The SEC lost another talented offensive stud on Monday when LSU sophomore Jeremy Hill announced via Twitter that he will skip his junior year and declare for the NFL draft.

Though just a sophomore, Hill is three years removed from his graduating high school class after sitting out the 2011 season due to legal issues.

Jeremy Hill
With LSU running back Jeremy Hill off to the NFL, the Tigers will have to replace the 1,401 rushing yards and 16 touchdowns he accumulated this season.
The loss of Hill can't be understated for an offense that is already losing its starting quarterback and top two receivers. Hill was a beast during his freshman year but turned into a certified monster in 2013. He finished the season with a bruising 1,401 rushing yards and 16 touchdowns, both ranked second in the SEC this year. As a freshman, Hill rushed for a team-high 755 yards and 12 touchdowns.

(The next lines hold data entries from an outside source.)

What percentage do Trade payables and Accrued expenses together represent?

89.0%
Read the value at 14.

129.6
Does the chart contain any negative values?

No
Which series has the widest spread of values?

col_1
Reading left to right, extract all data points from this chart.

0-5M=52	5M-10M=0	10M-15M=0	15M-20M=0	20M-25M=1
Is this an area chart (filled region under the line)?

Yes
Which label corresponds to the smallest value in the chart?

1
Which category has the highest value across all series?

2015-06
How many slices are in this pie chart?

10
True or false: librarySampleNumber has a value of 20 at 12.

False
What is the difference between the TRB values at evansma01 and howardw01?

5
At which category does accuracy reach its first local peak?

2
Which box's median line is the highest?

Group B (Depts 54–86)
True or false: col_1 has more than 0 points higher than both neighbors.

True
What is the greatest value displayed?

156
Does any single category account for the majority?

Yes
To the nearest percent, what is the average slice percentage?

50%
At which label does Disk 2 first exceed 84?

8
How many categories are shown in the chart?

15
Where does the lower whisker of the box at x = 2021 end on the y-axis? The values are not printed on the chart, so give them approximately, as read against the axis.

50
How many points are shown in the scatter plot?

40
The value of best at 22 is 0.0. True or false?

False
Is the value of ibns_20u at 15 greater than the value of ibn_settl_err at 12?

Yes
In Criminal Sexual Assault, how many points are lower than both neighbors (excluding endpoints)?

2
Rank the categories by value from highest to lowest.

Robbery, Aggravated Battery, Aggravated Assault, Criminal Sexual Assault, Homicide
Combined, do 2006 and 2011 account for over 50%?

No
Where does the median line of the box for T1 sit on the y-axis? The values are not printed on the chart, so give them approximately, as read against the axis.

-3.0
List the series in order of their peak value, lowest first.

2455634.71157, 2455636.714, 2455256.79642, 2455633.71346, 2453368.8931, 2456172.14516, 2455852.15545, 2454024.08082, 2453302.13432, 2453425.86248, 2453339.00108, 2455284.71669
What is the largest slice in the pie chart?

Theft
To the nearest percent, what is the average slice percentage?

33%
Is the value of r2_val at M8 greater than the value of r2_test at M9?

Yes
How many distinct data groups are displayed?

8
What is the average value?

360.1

Hill was a special talent in the SEC, with a powerful blend of speed, agility and strength that frustrated defenses to no end. Only rarely could defenses stop him with one tackler. You needed assistance -- and then some -- to stop Hill when he got a full head of steam.

He rushed for 100-plus yards 11 times during his college career, including seven times this season.

The thing to watch with Hill is how he transitions to the pro level off the field. He was arrested last April following his role in an alleged fight outside an off-campus bar, and in July pleaded guilty to misdemeanor simple battery. This after already being on legal probation in connection with a 2011 arrest for an alleged sexual assault of a 14-year-old girl. (In January 2012, he pleaded guilty to misdemeanor carnal knowledge of a juvenile.)

Hill's off-field transgression last year almost cost him his LSU football career, but he more than took advantage of his return to the football field. He trained like a madman when he was away from the team in order to stay in prime shape for football season. He then showed focus and determination on the field when he returned. You can't average 116 yards per game without having the right focus.

Whether Hill has truly learned something from his mistakes is unknown. Until he gets back on the field, he'll have plenty of time to face distractions and temptations. His growth as a player is unquestioned, but his growth as a person is still unknown. Now is when we'll find out what Hill is really made of.

As for LSU, the Tigers welcome the nation's No. 1 recruit, running back Leonard Fournette, who is being called the second coming of just about every great college football running back. He has the right measurables, speed and strength to make an instant impact, as Hill did. Having Hill to learn from would have been a huge win for Fournette, who will now have to deal with overwhelming hype and expectations that will follow him from his outstanding high school career. Hill would have helped deflect some of the pressure that Fournette will now undoubtedly be showered with.

The good news for him is that he'll have two rising seniors -- Terrence Magee, who was second on the team with 626 rushing yards and eight touchdowns this season, and Kenny Hilliard (310 yards, seven touchdowns) -- to work with in Baton Rouge.

The Tigers should have good depth at running back without Hill and might have their running back of the future in Fournette. Still, Hill will no doubt be missed on the Bayou.